La case qui parle : Hergé en immersion

Quelque chose a changé. Est-ce que vous le voyez ?
Attendez… regardez de plus près.
Hergé n’est plus seulement à sa table de dessin. Grâce aux Studios Hergé et à ses collaborateurs, il peut désormais sortir du cadre et arpenter les lieux de l’action.
Pour L’Affaire Tournesol, il adopte une nouvelle méthode, fruit d’une longue évolution. À Genève, Hergé se rend sur place, marche dans les pas d’un vrai reporter, note les angles et les arrondis, et prend le temps de bien s’immerger. Pour un auteur qu’on disait réfractaire au voyage, il s’est finalement pris au jeu.
Car ce qui était difficilement faisable dans le pays fictif de Syldavie devient soudain possible en terre helvète. Et ça tombe bien, puisque Tournesol s’y trouve. Hergé amorce alors un véritable tournant dans sa manière en concevant un album plus immersive, plus physique, presque journalistique.
À Nyon, dans le canton de Vaud, le réalisme s’installe avec évidence, à l’image de la statue de Maître Jacques rue de Rive, discret clin d’œil à cette nouvelle exigence documentaire. Des passants et des trottoirs au détour d’une perspective calme, équilibrée et documentée. Bref, une scène en apparence anodine. Et pourtant, tout y est. On sent l'air, la lumière, le poids de l’instant.

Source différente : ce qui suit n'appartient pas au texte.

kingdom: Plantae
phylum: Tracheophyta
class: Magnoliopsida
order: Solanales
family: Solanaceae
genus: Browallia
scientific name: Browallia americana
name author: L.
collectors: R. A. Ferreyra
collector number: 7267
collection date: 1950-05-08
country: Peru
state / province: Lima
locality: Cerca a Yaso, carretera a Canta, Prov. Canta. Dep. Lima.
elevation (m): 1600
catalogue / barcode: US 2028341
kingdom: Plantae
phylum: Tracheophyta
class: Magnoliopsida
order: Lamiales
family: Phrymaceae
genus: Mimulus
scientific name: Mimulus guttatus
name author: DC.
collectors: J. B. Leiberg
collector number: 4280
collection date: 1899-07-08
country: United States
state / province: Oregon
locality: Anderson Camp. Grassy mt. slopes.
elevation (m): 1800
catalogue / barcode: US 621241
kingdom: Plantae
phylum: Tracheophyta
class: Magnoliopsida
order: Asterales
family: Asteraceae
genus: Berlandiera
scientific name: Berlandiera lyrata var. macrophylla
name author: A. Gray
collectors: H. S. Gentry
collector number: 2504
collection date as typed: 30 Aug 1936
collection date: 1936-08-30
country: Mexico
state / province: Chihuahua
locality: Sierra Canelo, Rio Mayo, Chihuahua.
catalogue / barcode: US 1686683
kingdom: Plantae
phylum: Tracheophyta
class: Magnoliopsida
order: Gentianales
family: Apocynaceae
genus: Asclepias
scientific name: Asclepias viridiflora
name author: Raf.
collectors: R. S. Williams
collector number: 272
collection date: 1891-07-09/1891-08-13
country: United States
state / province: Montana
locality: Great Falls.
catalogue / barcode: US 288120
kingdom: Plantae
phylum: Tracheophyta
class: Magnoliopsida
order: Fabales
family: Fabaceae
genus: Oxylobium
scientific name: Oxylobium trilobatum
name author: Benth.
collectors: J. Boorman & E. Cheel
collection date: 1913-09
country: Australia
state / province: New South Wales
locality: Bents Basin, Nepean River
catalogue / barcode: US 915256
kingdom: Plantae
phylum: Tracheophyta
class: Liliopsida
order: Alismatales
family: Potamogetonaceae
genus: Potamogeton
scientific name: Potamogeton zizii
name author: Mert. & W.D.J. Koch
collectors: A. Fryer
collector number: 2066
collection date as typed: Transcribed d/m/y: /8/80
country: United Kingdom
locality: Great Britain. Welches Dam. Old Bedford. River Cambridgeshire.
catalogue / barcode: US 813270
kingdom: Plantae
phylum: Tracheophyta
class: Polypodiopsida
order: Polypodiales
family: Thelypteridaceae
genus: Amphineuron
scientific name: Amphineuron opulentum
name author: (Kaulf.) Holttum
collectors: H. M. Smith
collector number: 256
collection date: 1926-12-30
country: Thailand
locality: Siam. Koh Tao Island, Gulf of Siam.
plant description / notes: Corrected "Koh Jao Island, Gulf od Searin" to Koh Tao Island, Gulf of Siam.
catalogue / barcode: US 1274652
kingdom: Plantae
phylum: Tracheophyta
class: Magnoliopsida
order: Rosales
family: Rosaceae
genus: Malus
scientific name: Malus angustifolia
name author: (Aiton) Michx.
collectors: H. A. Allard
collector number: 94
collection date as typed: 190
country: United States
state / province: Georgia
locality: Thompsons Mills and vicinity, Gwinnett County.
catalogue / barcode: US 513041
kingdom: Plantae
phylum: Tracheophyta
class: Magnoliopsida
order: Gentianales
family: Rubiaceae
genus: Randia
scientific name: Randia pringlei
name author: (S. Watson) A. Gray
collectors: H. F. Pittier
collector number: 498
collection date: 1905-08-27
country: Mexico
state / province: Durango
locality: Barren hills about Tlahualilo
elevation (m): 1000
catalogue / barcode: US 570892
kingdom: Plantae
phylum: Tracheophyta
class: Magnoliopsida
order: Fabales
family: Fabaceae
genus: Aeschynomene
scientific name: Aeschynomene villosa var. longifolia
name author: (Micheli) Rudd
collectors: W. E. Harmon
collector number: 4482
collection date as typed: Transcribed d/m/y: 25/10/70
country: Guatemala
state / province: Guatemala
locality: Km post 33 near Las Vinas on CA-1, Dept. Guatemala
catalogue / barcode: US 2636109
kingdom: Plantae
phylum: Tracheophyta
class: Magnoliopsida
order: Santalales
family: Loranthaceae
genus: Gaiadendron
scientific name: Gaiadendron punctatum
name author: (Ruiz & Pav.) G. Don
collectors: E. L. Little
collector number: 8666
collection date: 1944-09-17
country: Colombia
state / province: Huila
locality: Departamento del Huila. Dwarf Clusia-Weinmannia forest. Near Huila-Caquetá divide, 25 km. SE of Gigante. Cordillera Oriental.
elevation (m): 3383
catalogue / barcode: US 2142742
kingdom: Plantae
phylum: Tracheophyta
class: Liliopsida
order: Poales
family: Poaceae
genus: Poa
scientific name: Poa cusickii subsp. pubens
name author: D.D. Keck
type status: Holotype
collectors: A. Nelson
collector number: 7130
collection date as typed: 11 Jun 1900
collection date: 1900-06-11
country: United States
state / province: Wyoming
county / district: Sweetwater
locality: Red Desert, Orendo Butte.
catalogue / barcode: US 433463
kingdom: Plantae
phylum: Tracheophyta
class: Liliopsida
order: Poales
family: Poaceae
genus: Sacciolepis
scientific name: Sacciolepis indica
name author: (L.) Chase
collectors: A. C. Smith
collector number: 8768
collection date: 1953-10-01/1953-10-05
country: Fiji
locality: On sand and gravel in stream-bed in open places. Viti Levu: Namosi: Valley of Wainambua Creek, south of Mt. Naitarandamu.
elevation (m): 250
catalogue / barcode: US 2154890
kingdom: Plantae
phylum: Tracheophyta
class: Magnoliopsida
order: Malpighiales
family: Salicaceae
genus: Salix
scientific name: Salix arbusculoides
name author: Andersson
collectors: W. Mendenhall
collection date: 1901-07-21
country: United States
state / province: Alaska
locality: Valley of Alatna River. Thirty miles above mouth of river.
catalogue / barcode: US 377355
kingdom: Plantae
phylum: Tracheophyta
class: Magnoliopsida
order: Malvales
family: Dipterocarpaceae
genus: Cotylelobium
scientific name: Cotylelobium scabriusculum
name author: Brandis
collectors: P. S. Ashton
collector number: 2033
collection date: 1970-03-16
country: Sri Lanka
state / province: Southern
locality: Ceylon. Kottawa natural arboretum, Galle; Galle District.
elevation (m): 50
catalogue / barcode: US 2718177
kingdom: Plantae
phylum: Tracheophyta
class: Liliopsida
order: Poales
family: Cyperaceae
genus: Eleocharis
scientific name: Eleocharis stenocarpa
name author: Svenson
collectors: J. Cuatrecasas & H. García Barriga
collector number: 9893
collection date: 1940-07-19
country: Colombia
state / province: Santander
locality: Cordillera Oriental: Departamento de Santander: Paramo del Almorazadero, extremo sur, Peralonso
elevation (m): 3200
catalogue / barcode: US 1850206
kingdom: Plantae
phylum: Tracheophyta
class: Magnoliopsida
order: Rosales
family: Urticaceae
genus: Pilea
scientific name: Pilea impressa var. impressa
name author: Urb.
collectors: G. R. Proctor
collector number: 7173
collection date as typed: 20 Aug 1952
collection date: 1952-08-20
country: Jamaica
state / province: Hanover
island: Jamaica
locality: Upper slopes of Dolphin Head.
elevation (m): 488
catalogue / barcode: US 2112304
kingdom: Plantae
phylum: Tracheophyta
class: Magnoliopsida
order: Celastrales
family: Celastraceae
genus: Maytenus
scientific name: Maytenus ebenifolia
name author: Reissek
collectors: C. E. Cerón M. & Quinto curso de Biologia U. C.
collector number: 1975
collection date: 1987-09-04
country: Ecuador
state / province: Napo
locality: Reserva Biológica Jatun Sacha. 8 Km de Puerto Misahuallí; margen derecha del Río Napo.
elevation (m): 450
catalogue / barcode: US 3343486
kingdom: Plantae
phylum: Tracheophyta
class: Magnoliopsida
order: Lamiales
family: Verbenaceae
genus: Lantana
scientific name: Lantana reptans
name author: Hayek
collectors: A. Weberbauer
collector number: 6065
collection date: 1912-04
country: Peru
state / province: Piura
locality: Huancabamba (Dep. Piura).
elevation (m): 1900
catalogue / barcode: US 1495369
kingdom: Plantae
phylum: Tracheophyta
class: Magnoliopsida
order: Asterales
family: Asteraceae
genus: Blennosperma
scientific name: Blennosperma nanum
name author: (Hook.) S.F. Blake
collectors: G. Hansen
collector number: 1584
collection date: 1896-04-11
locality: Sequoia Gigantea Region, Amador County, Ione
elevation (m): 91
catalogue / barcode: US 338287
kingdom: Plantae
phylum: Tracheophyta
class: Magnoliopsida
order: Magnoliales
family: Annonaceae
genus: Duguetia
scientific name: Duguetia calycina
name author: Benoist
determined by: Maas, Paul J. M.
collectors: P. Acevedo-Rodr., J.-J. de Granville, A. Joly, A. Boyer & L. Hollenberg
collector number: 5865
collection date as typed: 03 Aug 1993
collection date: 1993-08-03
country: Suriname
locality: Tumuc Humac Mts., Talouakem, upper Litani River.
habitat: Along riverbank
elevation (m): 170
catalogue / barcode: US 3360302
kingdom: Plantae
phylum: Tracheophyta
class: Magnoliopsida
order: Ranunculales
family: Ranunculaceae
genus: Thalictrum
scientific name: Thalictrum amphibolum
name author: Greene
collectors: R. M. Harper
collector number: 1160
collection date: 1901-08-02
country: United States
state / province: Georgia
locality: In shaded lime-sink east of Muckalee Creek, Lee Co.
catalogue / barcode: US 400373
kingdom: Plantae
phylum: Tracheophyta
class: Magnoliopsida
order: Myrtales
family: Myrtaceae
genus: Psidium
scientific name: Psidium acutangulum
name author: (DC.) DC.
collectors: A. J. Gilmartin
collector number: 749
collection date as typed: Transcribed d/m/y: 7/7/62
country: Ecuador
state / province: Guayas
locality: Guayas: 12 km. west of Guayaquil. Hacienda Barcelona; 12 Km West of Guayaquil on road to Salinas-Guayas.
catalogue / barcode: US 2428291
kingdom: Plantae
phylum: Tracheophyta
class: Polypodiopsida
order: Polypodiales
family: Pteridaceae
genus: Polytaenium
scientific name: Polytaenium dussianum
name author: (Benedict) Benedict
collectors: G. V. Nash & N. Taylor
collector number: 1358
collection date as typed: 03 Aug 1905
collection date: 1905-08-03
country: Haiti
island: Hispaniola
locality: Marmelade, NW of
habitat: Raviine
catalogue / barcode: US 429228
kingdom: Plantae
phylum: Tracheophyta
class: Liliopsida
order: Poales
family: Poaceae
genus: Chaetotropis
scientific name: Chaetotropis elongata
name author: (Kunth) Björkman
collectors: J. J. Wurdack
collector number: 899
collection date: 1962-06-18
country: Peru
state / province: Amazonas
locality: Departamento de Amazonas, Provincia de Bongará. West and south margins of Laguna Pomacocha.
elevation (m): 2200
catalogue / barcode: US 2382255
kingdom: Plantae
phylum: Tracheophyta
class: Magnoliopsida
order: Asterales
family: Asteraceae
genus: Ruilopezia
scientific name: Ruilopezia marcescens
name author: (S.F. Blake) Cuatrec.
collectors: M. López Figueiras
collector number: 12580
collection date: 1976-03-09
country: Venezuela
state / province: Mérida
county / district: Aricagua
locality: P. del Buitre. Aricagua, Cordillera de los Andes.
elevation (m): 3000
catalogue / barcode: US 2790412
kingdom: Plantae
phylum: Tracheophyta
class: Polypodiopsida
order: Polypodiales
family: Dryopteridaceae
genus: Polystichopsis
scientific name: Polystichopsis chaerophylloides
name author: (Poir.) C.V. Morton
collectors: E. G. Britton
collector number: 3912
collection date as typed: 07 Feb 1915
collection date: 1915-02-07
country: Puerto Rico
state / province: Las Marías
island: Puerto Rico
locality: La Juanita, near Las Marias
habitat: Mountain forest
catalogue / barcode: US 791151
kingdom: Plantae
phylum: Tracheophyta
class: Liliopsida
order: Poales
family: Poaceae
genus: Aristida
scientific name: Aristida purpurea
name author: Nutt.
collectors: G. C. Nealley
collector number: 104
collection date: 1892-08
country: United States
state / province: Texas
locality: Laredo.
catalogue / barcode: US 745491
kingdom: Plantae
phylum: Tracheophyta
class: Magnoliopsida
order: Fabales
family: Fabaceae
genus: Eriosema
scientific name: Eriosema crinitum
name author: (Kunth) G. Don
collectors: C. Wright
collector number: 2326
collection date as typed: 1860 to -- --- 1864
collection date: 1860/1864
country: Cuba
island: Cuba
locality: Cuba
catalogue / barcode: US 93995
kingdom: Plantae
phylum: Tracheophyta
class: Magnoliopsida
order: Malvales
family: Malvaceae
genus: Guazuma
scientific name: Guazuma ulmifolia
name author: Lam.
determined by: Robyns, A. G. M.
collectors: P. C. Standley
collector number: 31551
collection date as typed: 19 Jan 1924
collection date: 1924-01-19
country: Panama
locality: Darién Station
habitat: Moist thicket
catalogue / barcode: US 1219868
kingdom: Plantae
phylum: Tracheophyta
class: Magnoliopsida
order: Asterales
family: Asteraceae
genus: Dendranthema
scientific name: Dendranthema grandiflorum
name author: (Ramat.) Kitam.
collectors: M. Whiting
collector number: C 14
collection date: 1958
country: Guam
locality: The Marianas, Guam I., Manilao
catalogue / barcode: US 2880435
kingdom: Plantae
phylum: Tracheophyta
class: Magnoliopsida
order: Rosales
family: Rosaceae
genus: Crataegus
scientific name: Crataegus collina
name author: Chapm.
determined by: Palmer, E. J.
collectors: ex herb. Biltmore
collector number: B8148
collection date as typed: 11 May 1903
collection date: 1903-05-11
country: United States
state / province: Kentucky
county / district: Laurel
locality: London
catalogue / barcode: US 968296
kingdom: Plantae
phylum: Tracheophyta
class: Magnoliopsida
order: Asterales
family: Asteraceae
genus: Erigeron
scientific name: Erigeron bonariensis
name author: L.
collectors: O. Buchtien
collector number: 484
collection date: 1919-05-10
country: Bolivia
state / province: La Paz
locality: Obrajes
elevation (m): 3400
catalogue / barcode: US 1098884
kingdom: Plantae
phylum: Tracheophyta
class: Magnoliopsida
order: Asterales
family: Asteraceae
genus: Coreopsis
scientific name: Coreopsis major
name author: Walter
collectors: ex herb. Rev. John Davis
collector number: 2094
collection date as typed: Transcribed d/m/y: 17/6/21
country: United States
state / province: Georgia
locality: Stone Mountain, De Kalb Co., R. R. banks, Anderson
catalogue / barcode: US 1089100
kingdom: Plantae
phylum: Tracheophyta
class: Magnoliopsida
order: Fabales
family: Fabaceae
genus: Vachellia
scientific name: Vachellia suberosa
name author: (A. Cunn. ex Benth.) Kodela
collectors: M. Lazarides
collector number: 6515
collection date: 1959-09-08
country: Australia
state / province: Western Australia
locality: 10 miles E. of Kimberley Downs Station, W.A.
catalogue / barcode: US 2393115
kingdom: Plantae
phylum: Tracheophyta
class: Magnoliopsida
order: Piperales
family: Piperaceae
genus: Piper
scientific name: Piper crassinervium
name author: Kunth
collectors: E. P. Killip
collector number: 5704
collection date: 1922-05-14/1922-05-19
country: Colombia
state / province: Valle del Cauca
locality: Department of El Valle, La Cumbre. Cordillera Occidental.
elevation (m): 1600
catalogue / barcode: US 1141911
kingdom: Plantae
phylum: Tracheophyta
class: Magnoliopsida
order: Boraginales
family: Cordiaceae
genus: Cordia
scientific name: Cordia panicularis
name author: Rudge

Autour de lui, les Studios Hergé fonctionnent avec méthode. La gare de Cornavin, présente dans l’album, est rendue avec une fidélité frappante. Hergé lui-même photographie les lieux, observe les volumes, affine les angles. Les bâtiments sont reconstruits dans le moindre détail. Tout repose sur une nouvelle dynamique : Hergé n’est plus seul à la table, il est sur le terrain, et ses collaborateurs assurent la continuité graphique au studio.
Dans cet album, le fil du récit est inspiré d’un fait divers réel, aperçu dans un hebdomadaire belge Le Face à main par Hergé. Et puis, il y a cette scène. Une voiture déboule, leur coupe la route. Le taxi qui transporte Tintin et Haddock dérape, bascule dans le lac Léman. À partir de là, tout s’agence : le lac, le quai, la berline, les remous. Le trait devient témoin. Hergé voulait trouver l’endroit exact où une voiture pouvait quitter la route et sombrer dans le lac.

En bon chef d’orchestre, Hergé est aussi le seul qui s’occupe des personnages, en cherchant le plus de vie et un éventail de mouvement assez larges. Un changement se fait dûment sentir : c’est désormais Hergé qui prend la pose, un ses collaborateurs s’occupe du croquis préparatoire. Encore une nouveauté des Studios Hergé.
Dans cette nouvelle façon de créer, Hergé n’est plus seul. Autour de lui, les Studios Hergé forment une mécanique bien huilée. Bob De Moor, Roger Leloup, Jacques Martin ou encore Josette Baujot, chacun apporte sa touche, son œil, son savoir-faire. Ensemble, ils font entrer Tintin dans un monde plus vrai que jamais.